# Problem to solve
Please print the data again exactly as given.

# Raw data
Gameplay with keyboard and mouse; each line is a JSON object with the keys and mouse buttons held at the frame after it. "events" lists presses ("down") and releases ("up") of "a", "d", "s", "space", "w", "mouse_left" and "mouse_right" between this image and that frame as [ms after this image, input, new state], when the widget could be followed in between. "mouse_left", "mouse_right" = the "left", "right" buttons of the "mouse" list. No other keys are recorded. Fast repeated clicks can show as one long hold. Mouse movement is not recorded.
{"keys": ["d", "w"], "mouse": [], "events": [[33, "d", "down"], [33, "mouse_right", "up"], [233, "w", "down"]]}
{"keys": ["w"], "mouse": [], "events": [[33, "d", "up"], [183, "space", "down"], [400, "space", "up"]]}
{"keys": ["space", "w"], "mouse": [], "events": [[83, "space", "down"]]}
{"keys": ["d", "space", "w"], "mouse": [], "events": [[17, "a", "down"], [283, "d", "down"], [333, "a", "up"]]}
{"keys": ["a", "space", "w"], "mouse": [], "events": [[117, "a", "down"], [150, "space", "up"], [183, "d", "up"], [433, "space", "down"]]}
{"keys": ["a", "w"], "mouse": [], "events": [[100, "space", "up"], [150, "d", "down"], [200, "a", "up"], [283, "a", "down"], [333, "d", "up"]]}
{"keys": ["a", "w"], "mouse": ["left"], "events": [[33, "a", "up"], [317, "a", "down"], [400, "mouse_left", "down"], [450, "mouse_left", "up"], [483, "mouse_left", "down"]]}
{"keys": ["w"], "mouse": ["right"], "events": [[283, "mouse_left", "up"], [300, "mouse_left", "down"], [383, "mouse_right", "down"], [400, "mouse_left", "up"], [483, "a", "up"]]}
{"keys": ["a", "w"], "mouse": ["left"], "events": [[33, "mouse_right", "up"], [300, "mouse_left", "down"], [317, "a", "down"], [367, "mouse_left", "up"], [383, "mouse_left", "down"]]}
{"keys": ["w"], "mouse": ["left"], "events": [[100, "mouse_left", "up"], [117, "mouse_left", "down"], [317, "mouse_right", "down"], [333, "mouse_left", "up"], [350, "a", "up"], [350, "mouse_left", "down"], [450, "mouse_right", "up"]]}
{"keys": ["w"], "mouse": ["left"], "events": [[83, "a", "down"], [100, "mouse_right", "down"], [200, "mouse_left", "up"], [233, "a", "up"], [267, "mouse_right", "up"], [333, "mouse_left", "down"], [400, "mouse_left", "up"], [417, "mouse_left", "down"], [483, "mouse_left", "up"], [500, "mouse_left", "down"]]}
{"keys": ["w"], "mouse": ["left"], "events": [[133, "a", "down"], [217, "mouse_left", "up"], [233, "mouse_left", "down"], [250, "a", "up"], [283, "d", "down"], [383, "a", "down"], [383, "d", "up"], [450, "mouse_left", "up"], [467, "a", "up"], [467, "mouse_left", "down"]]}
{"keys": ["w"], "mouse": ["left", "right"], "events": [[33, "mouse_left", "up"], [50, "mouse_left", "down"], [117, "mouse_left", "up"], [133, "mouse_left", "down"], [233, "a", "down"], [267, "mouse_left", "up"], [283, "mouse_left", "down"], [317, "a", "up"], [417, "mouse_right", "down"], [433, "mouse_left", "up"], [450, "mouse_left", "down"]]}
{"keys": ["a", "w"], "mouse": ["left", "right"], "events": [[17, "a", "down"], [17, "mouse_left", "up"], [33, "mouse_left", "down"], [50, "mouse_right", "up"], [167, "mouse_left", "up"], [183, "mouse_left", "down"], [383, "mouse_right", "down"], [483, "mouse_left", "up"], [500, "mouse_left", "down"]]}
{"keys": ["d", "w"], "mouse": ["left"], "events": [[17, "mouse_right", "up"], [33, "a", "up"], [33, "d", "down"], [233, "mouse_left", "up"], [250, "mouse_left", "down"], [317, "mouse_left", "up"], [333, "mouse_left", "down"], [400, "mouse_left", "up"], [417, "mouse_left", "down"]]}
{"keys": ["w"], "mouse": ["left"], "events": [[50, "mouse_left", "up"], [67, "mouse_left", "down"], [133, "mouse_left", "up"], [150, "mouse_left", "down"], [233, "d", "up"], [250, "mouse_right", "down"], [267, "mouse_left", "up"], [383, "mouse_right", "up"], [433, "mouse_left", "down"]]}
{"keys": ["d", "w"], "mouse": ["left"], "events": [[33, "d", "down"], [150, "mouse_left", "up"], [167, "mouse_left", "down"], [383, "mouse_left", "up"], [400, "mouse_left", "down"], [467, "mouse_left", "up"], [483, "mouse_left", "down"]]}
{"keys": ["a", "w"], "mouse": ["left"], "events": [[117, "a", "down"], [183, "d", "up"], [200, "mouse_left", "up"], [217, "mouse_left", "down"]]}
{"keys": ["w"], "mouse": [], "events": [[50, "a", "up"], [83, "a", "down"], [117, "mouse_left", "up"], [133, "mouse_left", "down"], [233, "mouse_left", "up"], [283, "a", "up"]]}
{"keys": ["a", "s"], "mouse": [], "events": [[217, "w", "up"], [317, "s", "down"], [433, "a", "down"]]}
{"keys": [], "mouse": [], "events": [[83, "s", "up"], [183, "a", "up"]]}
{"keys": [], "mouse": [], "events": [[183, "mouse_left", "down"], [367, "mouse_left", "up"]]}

# Result of the task
Gameplay with keyboard and mouse; each line is a JSON object with the keys and mouse buttons held at the frame after it. "events" lists presses ("down") and releases ("up") of "a", "d", "s", "space", "w", "mouse_left" and "mouse_right" between this image and that frame as [ms after this image, input, new state], when the widget could be followed in between. "mouse_left", "mouse_right" = the "left", "right" buttons of the "mouse" list. No other keys are recorded. Fast repeated clicks can show as one long hold. Mouse movement is not recorded.
{"keys": ["d", "w"], "mouse": [], "events": [[33, "d", "down"], [33, "mouse_right", "up"], [233, "w", "down"]]}
{"keys": ["w"], "mouse": [], "events": [[33, "d", "up"], [183, "space", "down"], [400, "space", "up"]]}
{"keys": ["space", "w"], "mouse": [], "events": [[83, "space", "down"]]}
{"keys": ["d", "space", "w"], "mouse": [], "events": [[17, "a", "down"], [283, "d", "down"], [333, "a", "up"]]}
{"keys": ["a", "space", "w"], "mouse": [], "events": [[117, "a", "down"], [150, "space", "up"], [183, "d", "up"], [433, "space", "down"]]}
{"keys": ["a", "w"], "mouse": [], "events": [[100, "space", "up"], [150, "d", "down"], [200, "a", "up"], [283, "a", "down"], [333, "d", "up"]]}
{"keys": ["a", "w"], "mouse": ["left"], "events": [[33, "a", "up"], [317, "a", "down"], [400, "mouse_left", "down"], [450, "mouse_left", "up"], [483, "mouse_left", "down"]]}
{"keys": ["w"], "mouse": ["right"], "events": [[283, "mouse_left", "up"], [300, "mouse_left", "down"], [383, "mouse_right", "down"], [400, "mouse_left", "up"], [483, "a", "up"]]}
{"keys": ["a", "w"], "mouse": ["left"], "events": [[33, "mouse_right", "up"], [300, "mouse_left", "down"], [317, "a", "down"], [367, "mouse_left", "up"], [383, "mouse_left", "down"]]}
{"keys": ["w"], "mouse": ["left"], "events": [[100, "mouse_left", "up"], [117, "mouse_left", "down"], [317, "mouse_right", "down"], [333, "mouse_left", "up"], [350, "a", "up"], [350, "mouse_left", "down"], [450, "mouse_right", "up"]]}
{"keys": ["w"], "mouse": ["left"], "events": [[83, "a", "down"], [100, "mouse_right", "down"], [200, "mouse_left", "up"], [233, "a", "up"], [267, "mouse_right", "up"], [333, "mouse_left", "down"], [400, "mouse_left", "up"], [417, "mouse_left", "down"], [483, "mouse_left", "up"], [500, "mouse_left", "down"]]}
{"keys": ["w"], "mouse": ["left"], "events": [[133, "a", "down"], [217, "mouse_left", "up"], [233, "mouse_left", "down"], [250, "a", "up"], [283, "d", "down"], [383, "a", "down"], [383, "d", "up"], [450, "mouse_left", "up"], [467, "a", "up"], [467, "mouse_left", "down"]]}
{"keys": ["w"], "mouse": ["left", "right"], "events": [[33, "mouse_left", "up"], [50, "mouse_left", "down"], [117, "mouse_left", "up"], [133, "mouse_left", "down"], [233, "a", "down"], [267, "mouse_left", "up"], [283, "mouse_left", "down"], [317, "a", "up"], [417, "mouse_right", "down"], [433, "mouse_left", "up"], [450, "mouse_left", "down"]]}
{"keys": ["a", "w"], "mouse": ["left", "right"], "events": [[17, "a", "down"], [17, "mouse_left", "up"], [33, "mouse_left", "down"], [50, "mouse_right", "up"], [167, "mouse_left", "up"], [183, "mouse_left", "down"], [383, "mouse_right", "down"], [483, "mouse_left", "up"], [500, "mouse_left", "down"]]}
{"keys": ["d", "w"], "mouse": ["left"], "events": [[17, "mouse_right", "up"], [33, "a", "up"], [33, "d", "down"], [233, "mouse_left", "up"], [250, "mouse_left", "down"], [317, "mouse_left", "up"], [333, "mouse_left", "down"], [400, "mouse_left", "up"], [417, "mouse_left", "down"]]}
{"keys": ["w"], "mouse": ["left"], "events": [[50, "mouse_left", "up"], [67, "mouse_left", "down"], [133, "mouse_left", "up"], [150, "mouse_left", "down"], [233, "d", "up"], [250, "mouse_right", "down"], [267, "mouse_left", "up"], [383, "mouse_right", "up"], [433, "mouse_left", "down"]]}
{"keys": ["d", "w"], "mouse": ["left"], "events": [[33, "d", "down"], [150, "mouse_left", "up"], [167, "mouse_left", "down"], [383, "mouse_left", "up"], [400, "mouse_left", "down"], [467, "mouse_left", "up"], [483, "mouse_left", "down"]]}
{"keys": ["a", "w"], "mouse": ["left"], "events": [[117, "a", "down"], [183, "d", "up"], [200, "mouse_left", "up"], [217, "mouse_left", "down"]]}
{"keys": ["w"], "mouse": [], "events": [[50, "a", "up"], [83, "a", "down"], [117, "mouse_left", "up"], [133, "mouse_left", "down"], [233, "mouse_left", "up"], [283, "a", "up"]]}
{"keys": ["a", "s"], "mouse": [], "events": [[217, "w", "up"], [317, "s", "down"], [433, "a", "down"]]}
{"keys": [], "mouse": [], "events": [[83, "s", "up"], [183, "a", "up"]]}
{"keys": [], "mouse": [], "events": [[183, "mouse_left", "down"], [367, "mouse_left", "up"]]}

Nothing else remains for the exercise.